Crocetin regulates cell cycle progression in N-nitroso-Nmethylurea(NMU)-induced breast cancer in rat: cyclin D1 suppression, p21Cip1 and p53 induction

Abstract

Objectives: Crocetin, a saffron-derived carotenoid, inhibits tumor growth in some cancer types. However, its mechanism of action still needs to be clearly understood. Here, the Crocetin effect on the expression of some cell cycle regulators was investigated.

Methods: The N-nitroso-N-methylurea (NMU)-induced rat mammary carcinomas were induced in a group of 35-day-old female Wistar Albino rats. Then, the expression of several cell cycle regulators was studied using reverse transcription-polymerase chain reaction (RT-PCR) and Western blot. After the tumor appearance, these rats were treated with Crocetin through weekly, intraperitoneal injections of 100 mg/kg body weight for four weeks. A control group has received the vehicle only. In the end, rats were sacrificed, and tumors were divided into two parts. A part was for pathologic investigation, and a part was retained at -70 °C to determine desired parameters.

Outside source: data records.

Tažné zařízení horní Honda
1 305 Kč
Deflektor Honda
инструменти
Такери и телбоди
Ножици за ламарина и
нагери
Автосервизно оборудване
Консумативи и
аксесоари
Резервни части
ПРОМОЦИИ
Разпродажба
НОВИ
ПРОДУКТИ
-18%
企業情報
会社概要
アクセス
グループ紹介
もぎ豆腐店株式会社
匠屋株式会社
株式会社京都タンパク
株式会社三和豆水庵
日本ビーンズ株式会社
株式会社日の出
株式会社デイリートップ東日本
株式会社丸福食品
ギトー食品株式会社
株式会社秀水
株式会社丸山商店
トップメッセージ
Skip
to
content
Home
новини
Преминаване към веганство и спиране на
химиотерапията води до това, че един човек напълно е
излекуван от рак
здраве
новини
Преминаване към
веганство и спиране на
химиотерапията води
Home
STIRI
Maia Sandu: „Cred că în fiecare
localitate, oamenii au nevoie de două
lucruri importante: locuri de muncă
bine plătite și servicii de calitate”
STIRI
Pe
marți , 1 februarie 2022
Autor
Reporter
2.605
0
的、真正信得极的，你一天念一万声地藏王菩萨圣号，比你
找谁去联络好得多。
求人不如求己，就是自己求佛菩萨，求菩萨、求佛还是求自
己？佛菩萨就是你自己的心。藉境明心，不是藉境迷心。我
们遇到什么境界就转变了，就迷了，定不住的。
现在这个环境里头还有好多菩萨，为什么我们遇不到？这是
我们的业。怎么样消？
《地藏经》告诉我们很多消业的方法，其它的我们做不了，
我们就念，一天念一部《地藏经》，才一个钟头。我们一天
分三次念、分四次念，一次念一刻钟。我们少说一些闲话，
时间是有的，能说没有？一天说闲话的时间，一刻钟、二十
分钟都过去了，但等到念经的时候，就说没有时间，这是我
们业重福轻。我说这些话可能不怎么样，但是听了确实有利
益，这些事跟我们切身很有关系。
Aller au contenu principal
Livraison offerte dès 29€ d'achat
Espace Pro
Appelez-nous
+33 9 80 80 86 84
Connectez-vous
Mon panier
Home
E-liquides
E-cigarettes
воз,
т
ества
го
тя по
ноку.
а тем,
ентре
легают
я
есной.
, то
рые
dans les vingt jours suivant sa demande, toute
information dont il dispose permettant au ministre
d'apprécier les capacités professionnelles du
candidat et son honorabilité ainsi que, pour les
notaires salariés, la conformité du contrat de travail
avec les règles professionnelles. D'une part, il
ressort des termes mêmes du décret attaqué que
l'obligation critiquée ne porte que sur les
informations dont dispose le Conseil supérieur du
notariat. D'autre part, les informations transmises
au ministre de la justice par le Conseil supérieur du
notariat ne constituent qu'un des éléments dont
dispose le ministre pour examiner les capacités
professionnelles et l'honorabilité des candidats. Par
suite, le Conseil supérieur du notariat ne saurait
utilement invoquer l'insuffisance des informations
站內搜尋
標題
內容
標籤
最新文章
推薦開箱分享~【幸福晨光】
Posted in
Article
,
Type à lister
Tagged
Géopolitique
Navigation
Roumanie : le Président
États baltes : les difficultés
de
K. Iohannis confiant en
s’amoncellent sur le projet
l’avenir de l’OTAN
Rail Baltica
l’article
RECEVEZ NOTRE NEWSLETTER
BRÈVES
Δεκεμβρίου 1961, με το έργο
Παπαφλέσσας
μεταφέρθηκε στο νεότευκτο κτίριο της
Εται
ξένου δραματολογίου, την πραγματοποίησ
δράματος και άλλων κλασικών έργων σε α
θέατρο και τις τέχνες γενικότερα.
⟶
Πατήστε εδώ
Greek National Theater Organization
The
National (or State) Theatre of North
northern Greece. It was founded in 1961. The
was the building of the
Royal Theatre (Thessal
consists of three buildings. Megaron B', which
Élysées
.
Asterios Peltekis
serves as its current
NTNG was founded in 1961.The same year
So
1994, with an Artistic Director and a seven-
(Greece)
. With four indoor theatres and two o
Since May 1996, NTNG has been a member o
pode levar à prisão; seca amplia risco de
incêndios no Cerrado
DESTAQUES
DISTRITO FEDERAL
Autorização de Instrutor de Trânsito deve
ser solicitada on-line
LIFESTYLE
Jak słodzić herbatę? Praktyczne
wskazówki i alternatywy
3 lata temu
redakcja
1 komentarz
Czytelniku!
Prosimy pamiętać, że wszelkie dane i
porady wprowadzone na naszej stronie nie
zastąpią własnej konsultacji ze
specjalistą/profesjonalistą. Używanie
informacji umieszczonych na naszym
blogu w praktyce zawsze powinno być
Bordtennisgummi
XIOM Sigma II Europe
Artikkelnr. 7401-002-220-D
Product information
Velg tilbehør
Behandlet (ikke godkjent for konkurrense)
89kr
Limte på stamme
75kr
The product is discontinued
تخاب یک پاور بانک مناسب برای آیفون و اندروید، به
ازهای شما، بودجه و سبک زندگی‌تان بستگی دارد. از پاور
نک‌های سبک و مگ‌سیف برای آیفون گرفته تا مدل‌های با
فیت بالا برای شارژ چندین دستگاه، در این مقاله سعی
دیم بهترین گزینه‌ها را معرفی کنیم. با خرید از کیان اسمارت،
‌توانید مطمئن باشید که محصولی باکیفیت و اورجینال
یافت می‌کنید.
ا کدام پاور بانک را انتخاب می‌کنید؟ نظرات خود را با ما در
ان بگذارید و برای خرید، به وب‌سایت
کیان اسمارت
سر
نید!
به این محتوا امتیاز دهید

Results: Before Crocetin treatment, the tumor volumes were 13.27 ± 3.77 and 9.44 ± 4.39 cm3 , which was changed to 23.66 ± 8.82 and 4.71 ± 2.44 cm3 at the end of the experiment in the untreated and treated groups, respectively. The results showed that Crocetin markedly decreased the increased expression of cyclin D1 due to NMU administration. However, it further increased the expression of p53 and p21Cip1, with no significant effect on p27Kip1 expression. We previously showed Crocin-induced cell cycle arrest through a p53-dependent mechanism.

Conclusion: Crocetin induced the cell cycle arrest in NMU-induced breast cancer in rats through a p53-independent mechanism. It is the second mechanism additional to apoptosis induction in cancer cells.